Every line from the one containing "29 czerwca 2026" to the one containing "Cameron Boyce" in the records below, both included, must be set down exactly, and no other line.

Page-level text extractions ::
========

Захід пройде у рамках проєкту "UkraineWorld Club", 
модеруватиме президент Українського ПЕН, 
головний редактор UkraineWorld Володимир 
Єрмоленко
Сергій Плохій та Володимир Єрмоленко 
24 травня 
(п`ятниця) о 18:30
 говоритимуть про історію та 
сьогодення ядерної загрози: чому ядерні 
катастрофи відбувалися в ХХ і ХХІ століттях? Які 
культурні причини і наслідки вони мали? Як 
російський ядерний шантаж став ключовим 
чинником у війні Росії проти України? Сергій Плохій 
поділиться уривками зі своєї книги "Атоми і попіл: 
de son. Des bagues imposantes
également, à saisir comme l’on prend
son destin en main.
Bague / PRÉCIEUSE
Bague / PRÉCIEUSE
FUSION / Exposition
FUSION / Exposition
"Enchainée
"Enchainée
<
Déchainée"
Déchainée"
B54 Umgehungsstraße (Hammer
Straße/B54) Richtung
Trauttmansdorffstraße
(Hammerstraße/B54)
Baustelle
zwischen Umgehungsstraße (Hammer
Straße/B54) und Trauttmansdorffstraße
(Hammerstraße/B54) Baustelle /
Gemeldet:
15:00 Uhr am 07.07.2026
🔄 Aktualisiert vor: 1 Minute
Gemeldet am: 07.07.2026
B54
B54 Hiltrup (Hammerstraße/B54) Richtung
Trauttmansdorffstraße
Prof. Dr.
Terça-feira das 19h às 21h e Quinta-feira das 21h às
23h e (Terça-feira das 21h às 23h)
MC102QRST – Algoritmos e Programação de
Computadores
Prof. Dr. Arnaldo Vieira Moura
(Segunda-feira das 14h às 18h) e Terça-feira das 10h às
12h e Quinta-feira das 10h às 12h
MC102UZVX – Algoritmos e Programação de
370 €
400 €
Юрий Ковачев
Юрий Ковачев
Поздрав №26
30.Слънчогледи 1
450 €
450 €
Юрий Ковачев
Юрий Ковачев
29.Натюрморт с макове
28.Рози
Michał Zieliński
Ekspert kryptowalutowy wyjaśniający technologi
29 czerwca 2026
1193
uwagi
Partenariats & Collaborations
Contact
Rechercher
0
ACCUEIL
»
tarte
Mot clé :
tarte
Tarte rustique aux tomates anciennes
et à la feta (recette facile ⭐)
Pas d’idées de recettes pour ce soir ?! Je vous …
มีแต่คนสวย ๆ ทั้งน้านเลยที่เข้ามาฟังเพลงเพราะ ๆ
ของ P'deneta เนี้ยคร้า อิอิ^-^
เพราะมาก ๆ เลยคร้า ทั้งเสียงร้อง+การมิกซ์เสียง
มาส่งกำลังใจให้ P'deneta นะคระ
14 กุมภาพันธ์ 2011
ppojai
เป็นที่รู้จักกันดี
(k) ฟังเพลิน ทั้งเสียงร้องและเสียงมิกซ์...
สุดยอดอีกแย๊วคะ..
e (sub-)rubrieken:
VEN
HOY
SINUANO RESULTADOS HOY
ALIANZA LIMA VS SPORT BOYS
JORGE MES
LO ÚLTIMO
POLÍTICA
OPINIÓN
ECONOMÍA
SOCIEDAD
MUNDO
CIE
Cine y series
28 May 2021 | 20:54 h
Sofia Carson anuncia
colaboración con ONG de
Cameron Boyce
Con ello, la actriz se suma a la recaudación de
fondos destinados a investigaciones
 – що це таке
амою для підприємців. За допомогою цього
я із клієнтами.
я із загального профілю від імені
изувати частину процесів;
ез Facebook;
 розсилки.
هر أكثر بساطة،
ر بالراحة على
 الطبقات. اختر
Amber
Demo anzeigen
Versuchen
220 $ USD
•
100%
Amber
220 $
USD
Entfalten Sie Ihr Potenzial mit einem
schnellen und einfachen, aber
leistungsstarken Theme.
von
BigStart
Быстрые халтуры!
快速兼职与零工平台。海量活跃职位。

========

EXPECTED ANSWER ::
29 czerwca 2026
1193
uwagi
Partenariats & Collaborations
Contact
Rechercher
0
ACCUEIL
»
tarte
Mot clé :
tarte
Tarte rustique aux tomates anciennes
et à la feta (recette facile ⭐)
Pas d’idées de recettes pour ce soir ?! Je vous …
มีแต่คนสวย ๆ ทั้งน้านเลยที่เข้ามาฟังเพลงเพราะ ๆ
ของ P'deneta เนี้ยคร้า อิอิ^-^
เพราะมาก ๆ เลยคร้า ทั้งเสียงร้อง+การมิกซ์เสียง
มาส่งกำลังใจให้ P'deneta นะคระ
14 กุมภาพันธ์ 2011
ppojai
เป็นที่รู้จักกันดี
(k) ฟังเพลิน ทั้งเสียงร้องและเสียงมิกซ์...
สุดยอดอีกแย๊วคะ..
e (sub-)rubrieken:
VEN
HOY
SINUANO RESULTADOS HOY
ALIANZA LIMA VS SPORT BOYS
JORGE MES
LO ÚLTIMO
POLÍTICA
OPINIÓN
ECONOMÍA
SOCIEDAD
MUNDO
CIE
Cine y series
28 May 2021 | 20:54 h
Sofia Carson anuncia
colaboración con ONG de
Cameron Boyce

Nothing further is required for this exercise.